Der viel anspruchsvolleren Gentherapie fehlen weitgehend die Erfolge. «Wir alle kratzen uns am Kopf und wundern uns», sagt deshalb Francis Collins, Leiter des US-amerikanischen «National Human Genome Research Institute». Erfolge, wenn man sie denn als solche bezeichnen darf, «feiert» die Gentechnologie nur beim Saatgut. In grossen Agrarstaaten wie den USA, Brasilien oder Argentinien ist bereits die Mehrheit der Ackerflächen gentechnisch verseucht. Monsanto profitiert von ihrem Monopol, derweil die Bauern mit resistenten Unkräutern, hohen Kosten, sinkenden Erträgen und renitenten Konsumenten kämpfen.

In den letzten Jahren hat die Wissenschaft weitere Entdeckungen gemacht, die die Gen-Hypothese in ihren Grundfesten erschüttern. So hat sich gezeigt, dass das Erbgut keine Konstante ist, sondern sich während des Lebens verändert. Und: 98 Prozent der DNA enthalten gar keine Gene. Noch wird gerätselt, wozu sich die Natur diesen scheinbar nutzlosen Informationsüberschuss leistet. «Das Gen ist in einer Identitätskrise», schrieb denn auch die New York Times. Mittlerweile richtet sich die Aufmerksamkeit der Forschung auf die ältere RNA, die u.a. Gene an- und abschalten kann. Wieder hofft die Pharma-Industrie auf Medikamente und Therapien. Ein weiteres Forschungsgebiet ist die Epigenetik, der weitläufigen Zusammenhänge um die eigentliche Genetik herum. Diese sind allerdings so kompliziert, dass es zu deren Erforschung die Zusammenarbeit von Biologen, Medizinern, Chemikern, Mathematikern und Informatikern braucht.
Das ist allerdings die Spitze der Wissenschaft. Der Hauptharst denkt und arbeitet immer noch in den alten Mustern. So ist zum Beispiel Dirk Dobbelaere, Professor für Biopathologie an der Uni Bern und Leiter des nationalen Forschungsprogramms 59 (Nutzen und Risiken der Freisetzung gentechnisch veränderter Pflanzen) trotz der eklatanten Misserfolge der Gentechnologie überzeugt: «Die Gentechnologie kommt früher oder später auch in die Schweiz». Mit dieser Haltung ist der Mann denkbar ungeeignet, die Grundlagen für einen rationalen und unvoreingenommenen Entscheid zu schaffen. Denn wer den Wissenschaftsbetrieb kennt, weiss: Mit genügend Geld lässt sich fast alles irgendwie beweisen. Jahrzehntelang wurden uns unbedeutende Erkenntnisse als bevorstehende Durchbrüche serviert. Auf den Tatbeweis warten wir immer noch.

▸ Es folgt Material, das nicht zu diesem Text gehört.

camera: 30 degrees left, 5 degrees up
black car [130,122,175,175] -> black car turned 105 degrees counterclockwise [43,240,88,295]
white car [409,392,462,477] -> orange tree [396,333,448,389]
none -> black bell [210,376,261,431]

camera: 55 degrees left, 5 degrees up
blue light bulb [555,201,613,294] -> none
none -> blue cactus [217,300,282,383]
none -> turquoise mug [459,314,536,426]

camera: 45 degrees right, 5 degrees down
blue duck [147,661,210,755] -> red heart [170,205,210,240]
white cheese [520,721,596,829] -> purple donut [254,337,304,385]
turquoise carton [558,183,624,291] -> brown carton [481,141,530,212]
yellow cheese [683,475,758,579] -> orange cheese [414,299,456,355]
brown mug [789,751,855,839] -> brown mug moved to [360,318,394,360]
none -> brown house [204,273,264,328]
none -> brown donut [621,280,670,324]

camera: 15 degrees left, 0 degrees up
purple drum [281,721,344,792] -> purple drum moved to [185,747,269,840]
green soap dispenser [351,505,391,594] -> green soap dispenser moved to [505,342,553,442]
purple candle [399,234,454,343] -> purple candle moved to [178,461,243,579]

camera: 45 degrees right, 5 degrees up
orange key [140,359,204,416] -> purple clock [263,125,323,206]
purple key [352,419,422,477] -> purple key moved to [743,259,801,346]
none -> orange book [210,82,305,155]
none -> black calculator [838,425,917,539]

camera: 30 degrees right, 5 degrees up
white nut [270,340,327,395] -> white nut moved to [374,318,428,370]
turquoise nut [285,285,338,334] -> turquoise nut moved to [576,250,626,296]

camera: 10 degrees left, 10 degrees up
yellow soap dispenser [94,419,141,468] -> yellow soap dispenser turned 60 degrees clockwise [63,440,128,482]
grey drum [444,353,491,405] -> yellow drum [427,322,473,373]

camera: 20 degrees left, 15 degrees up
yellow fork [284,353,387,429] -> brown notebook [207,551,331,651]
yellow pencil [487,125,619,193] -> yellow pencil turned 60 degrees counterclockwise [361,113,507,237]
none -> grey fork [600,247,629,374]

Während die Gentechnologie auf dem Totenbett liegt und von einer gut bezahlten Truppe von gestrigen Wissenschaftlern im Wachkoma gehalten wird, gelangen unabhängige Forscher zu tatsächlich bahnbrechenden Erkenntnissen. Der Biophysiker Pjotr Garjajev von der Russischen Akademie der Wissenschaft hat festgestellt, dass die DNA nicht nur Träger von molekularbiologischen Informationen ist, sondern auch über ein typisches elektromagnetisches Schwingungsmuster verfügt. In einem Experiment zeichnete er die Schwingungsmuster von Salamanderembryonen auf und bestrahlte damit Froscheier. Aus ihnen entwickelten sich – Salamander! Richtig froh kann einem diese Entdeckung allerdings nicht machen.